With a new director, the EAC continues to offer its students a wide range of learning opportunities by placing them in-role as junior advocates on legal teams confronting cutting edge issues in energy law, enforcing complex environmental regulations, and advancing novel approaches at the intersection of civil rights and environmental law, among other projects. 

For example: The EAC has a long and deep partnership with community organizations on Chicago’s Southeast Side. The centerpiece of that work is the EAC’s ongoing representation of the Southeast Environmental Task Force in fighting the proposed relocation of the General Iron scrap metal shredding facility to its community.  SETF secured a major victory in early 2022, when the city denied a final operating permit to the proposed facility in a decision that reflected many points raised in EAC’s written comments.  Since then, EAC students have been deeply involved in representing SETF in the Department of Housing and Urban Development’s review of a civil rights complaint the EAC filed in 2020.  In July of this year HUD made an initial finding agreeing with SETF’s complaint and EAC students have helped navigate the complex regulatory process that has followed, engaging in delicate discussions with agency decision-makers, and working closely with co-counsel and our client to craft nuanced positions and articulate them to both legal and public audiences.

This fall, the EAC has begun representing the Respiratory Health Association in its efforts to accelerate the transition away from dirty diesel engines idling in Illinois communities.  Specifically, RHA is a party to “beneficial electrification” proceedings in which the Illinois Commerce Commission is considering whether to approve plans of electric utilities to meet the electrification goals of the landmark Clean and Equitable Jobs Act.  The EAC represents RHA s an independent party but is working in a coalition of organizations including the Environmental Defense Fund, Natural Resources Defense Council, Sierra Club, and Little Village Environmental Justice Organization, to push for beneficial electrification plans that maximize public health and climate benefits while centering equity concerns. EAC students respond to discovery requests, develop expert witness testimony, draft sections of briefs, and counsel clients on some of the hottest issues in energy law.
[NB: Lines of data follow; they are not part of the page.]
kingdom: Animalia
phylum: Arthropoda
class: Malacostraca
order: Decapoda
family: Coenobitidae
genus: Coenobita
Continuing Professor’s Weinstock’s representation of Sierra Club and Friends of the Chicago River, EAC students are litigating a Clean Water Act enforcement action against Trump Tower in downtown Chicago.  Trump Tower was built to withdraw up to over 20 million gallons of Chicago River water daily; Trump Tower was built without seeking the required federal permit for that withdrawal or even assessing its potential environmental impacts.  EAC students have worked this semester with technical experts and clients to assess possible technical requirements for Trump Tower and directly led related conversations with the defendant and the state agencies.  EAC students are also supporting ongoing fact depositions and — we hope — may even conduct depositions themselves.
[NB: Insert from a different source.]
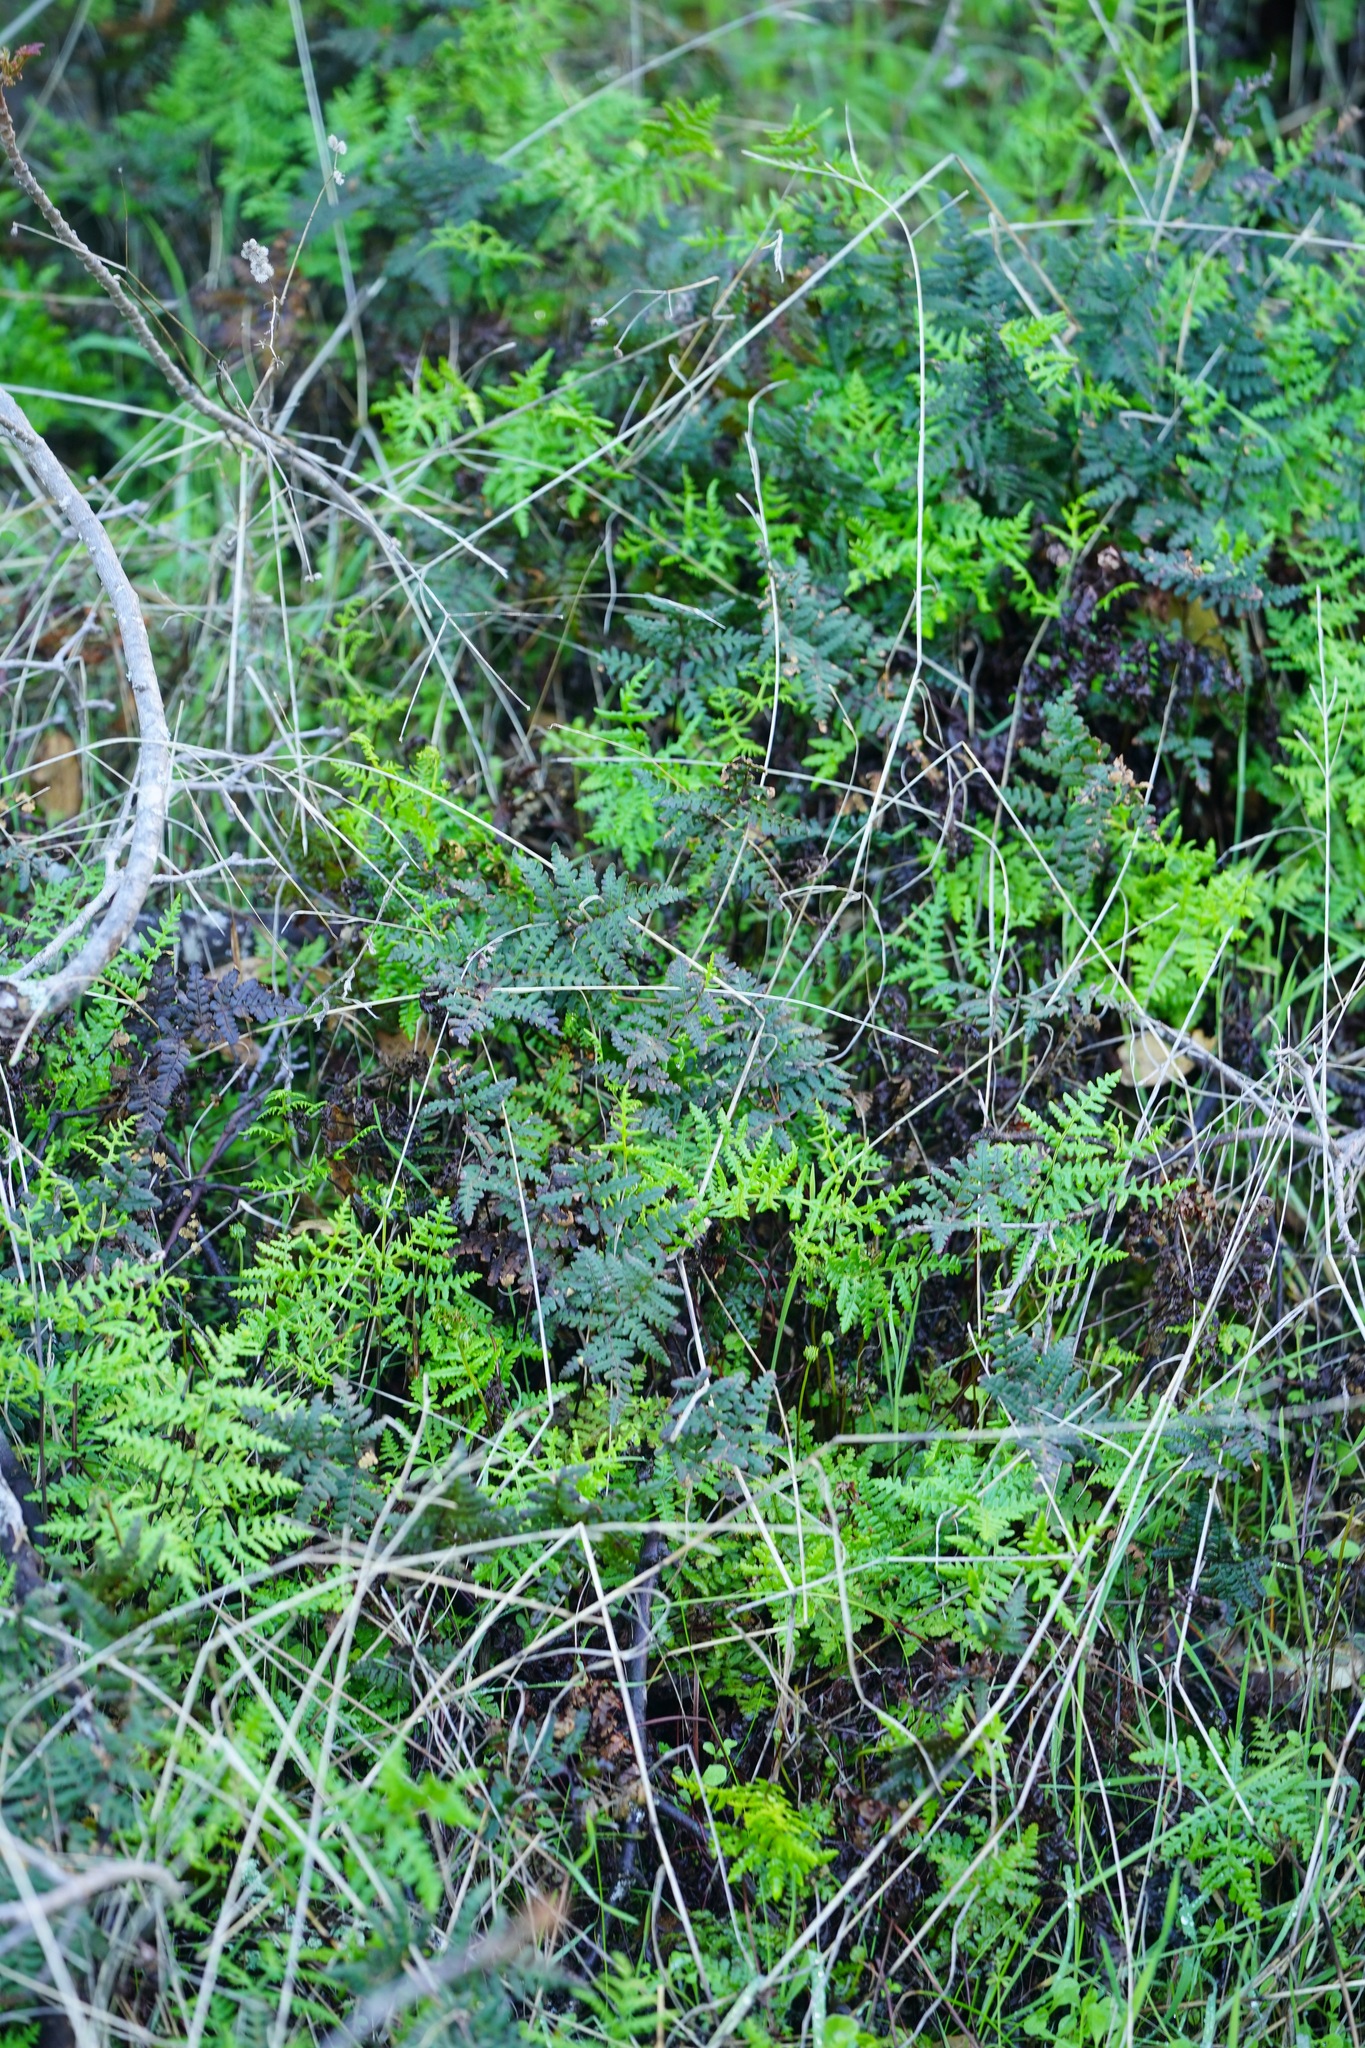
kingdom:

Like it always has, the EAC puts its students at the center of some of the most crucial environmental and energy controversies in Chicago and beyond.  We are fighting in court to protect our reborn Chicago River downtown and fighting at city, state, and federal agencies to protect communities on the Southeast Side from environmental health threats old and new.

As our society faces the existential threat of climate change and the irascible stain of persistent and pernicious environmental inequities, the need for brilliant, creative, diligent, and empathetic environmental advocates is limitless.  Fortunately, Northwestern law students never cease to bring those qualities into the Blum Legal Clinic. The EAC is proud to connect those superlative students to the cases and clients that maximize both their social impact and educational growth.